Making Clinical Trials More Inclusive

Diversity in clinical trials is critical to ensuring that all members of the community have an opportunity to participate in research if they so choose and that therapies are safe and effective for everyone. A major step toward inclusion involves creating Diversity Action Plans (DAPs) to deliberately include more diverse populations in clinical research. The FDA requires industry sponsors of Phase 3 or pivotal clinical studies to submit a DAP to provide details about how they will increase enrollment of underrepresented populations in their trial.
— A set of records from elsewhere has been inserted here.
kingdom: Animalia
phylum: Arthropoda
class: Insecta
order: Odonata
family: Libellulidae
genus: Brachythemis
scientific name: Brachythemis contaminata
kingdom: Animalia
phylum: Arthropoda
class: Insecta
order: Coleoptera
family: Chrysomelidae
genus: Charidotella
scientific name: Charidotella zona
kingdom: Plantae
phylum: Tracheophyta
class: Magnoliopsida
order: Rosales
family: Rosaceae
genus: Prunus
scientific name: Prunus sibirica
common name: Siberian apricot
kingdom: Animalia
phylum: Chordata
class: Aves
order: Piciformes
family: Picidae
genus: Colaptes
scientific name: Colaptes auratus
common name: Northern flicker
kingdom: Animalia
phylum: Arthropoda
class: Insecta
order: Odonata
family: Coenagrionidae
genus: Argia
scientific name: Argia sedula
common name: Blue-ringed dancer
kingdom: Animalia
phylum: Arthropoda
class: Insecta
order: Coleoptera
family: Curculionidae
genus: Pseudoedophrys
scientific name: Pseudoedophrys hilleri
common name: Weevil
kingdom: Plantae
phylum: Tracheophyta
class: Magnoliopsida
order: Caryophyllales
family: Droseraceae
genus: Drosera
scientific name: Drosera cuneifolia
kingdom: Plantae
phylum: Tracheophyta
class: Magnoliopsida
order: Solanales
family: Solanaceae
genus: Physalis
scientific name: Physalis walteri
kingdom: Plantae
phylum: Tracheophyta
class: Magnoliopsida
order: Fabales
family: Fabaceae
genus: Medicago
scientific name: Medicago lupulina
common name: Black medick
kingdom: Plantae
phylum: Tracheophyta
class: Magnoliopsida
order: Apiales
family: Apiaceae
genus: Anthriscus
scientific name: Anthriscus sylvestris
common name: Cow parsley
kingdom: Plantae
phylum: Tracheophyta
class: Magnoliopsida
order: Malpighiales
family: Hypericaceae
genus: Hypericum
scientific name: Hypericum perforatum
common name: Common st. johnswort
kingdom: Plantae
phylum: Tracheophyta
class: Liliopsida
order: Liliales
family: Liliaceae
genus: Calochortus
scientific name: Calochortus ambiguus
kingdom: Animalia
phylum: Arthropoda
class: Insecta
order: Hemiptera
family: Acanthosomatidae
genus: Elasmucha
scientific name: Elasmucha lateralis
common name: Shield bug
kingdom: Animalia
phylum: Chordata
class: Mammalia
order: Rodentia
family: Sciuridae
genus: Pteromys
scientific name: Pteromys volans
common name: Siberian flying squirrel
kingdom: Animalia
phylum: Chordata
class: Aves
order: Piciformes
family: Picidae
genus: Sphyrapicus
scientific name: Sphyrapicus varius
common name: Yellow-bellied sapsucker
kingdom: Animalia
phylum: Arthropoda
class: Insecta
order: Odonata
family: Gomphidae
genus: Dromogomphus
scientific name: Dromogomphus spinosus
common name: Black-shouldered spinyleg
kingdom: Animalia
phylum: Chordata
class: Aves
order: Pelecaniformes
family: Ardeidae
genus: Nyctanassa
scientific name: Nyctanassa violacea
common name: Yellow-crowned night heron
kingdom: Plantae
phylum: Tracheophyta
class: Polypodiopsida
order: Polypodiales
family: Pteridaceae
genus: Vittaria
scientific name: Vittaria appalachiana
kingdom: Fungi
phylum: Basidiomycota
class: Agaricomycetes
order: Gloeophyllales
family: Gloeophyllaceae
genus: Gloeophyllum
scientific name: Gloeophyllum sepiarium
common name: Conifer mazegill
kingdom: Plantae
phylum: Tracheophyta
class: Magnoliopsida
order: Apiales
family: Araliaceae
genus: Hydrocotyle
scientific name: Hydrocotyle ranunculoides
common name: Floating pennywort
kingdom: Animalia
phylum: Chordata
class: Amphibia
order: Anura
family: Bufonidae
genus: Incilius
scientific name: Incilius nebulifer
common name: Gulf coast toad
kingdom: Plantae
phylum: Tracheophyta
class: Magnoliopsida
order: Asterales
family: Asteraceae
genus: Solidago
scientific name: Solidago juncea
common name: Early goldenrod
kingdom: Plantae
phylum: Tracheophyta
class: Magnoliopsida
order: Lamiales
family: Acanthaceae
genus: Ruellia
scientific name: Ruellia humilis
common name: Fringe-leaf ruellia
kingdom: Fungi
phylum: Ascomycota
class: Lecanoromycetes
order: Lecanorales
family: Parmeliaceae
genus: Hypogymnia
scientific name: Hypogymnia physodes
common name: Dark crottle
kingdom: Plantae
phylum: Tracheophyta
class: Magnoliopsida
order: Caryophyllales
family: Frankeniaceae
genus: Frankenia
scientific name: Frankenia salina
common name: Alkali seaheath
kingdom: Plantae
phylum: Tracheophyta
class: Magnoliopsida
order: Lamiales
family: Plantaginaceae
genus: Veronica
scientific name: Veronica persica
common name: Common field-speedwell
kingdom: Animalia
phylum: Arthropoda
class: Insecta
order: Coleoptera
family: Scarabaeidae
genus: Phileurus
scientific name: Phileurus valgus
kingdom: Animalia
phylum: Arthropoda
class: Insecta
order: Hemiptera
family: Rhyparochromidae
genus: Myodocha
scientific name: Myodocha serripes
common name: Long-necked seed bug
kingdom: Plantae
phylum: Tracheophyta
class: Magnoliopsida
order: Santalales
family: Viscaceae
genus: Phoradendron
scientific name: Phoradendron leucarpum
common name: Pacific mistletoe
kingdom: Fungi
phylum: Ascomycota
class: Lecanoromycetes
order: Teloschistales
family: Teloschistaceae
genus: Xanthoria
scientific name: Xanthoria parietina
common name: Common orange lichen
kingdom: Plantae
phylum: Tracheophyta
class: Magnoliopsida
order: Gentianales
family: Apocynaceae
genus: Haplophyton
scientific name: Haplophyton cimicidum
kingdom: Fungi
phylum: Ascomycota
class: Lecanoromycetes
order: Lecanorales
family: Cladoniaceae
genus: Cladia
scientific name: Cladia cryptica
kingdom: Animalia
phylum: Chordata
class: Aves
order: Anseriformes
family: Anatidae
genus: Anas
Additionally, DAPs will increase the accessibility of clinical trials to a broader portion of the Duchenne community, accommodating specific community needs, regulatory guidance, cultural competence, and health literacy best practices. This includes offering personal assistance services, compensating families for travel, assisting with childcare, providing educational materials for all educational levels, ensuring materials are accessible in a family’s native language, and fostering a supportive environment for patients and their families early on. 

The Role of Industry and Healthcare Provider Collaboration

Industry partners and healthcare providers are in a unique position to help minimize barriers for families with Duchenne and Becker to make access to clinical trials more inclusive. Attendees addressed strategies to help minimize barriers, including transportation difficulties, taking time away from work, or language. Simple yet impactful actions—like simplifying educational materials, screening patients for social determinants of health, or employing “teach-back” methods where patients repeat information to confirm understanding—can help ensure that families fully comprehend their diagnosis and therapy options. 

Furthermore, the healthcare community cannot solve these challenges alone. Pharmaceutical companies, healthcare providers, advocacy groups, and community leaders must work together to recognize and support families to overcome these barriers. As one attendee aptly stated, “We won’t solve all the problems, but if we each take something from today and do our part, we can move in the right direction.”

A Path to Equity in Duchenne and Becker Clinical Trials

By ensuring that every family has access to resources, care, and support, we can create a more equitable healthcare and clinical trial landscape. The collaboration of all stakeholders is essential to improving the lives of individuals and families affected by Duchenne and Becker.

As part of PPMD’s Drug Development Roundtable, industry sponsors working to develop therapies for Duchenne will continue to work throughout the coming year to evaluate issues and put forward solutions to make clinical trial participation accessible to a broader portion of the Duchenne and Becker community. Furthermore, a group of ten companies has committed to working together to address specific issues related to diversity, equity, and inclusion in clinical trials.

PPMD is fighting for EVERY future and will not stop until all families have access to the therapies, care, and research opportunities they deserve.